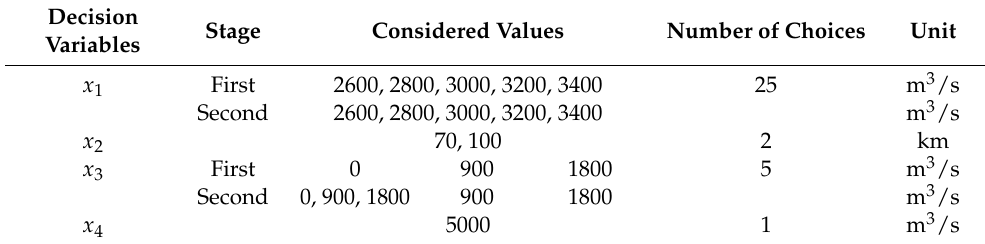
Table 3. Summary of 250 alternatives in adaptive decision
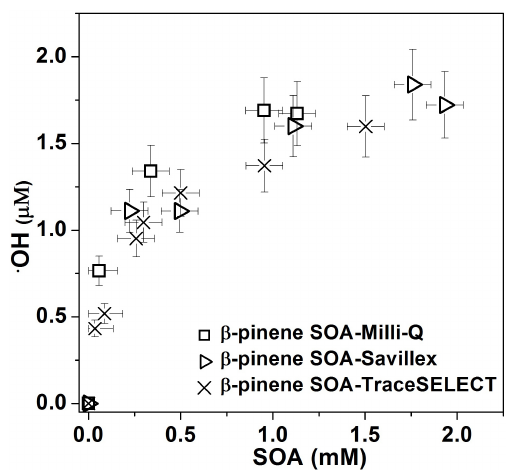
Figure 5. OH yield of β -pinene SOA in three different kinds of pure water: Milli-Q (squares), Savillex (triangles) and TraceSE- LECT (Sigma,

--

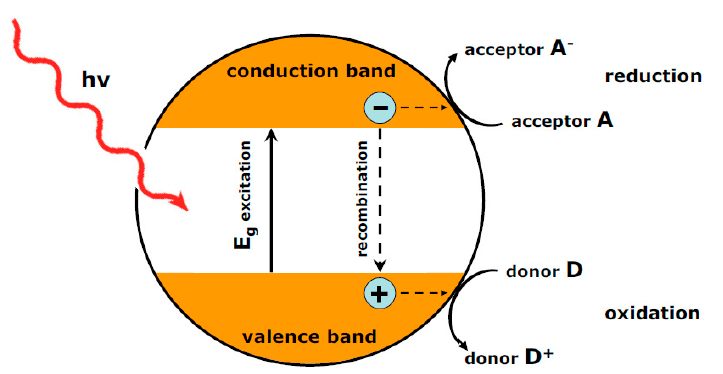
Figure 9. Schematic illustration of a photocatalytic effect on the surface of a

==

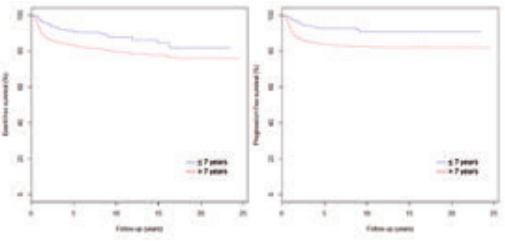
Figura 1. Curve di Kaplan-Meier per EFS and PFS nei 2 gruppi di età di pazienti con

# Assigned task
Among the entries above, determine how many lines hold the string "Figure" and report that number alone.

# Task solution
2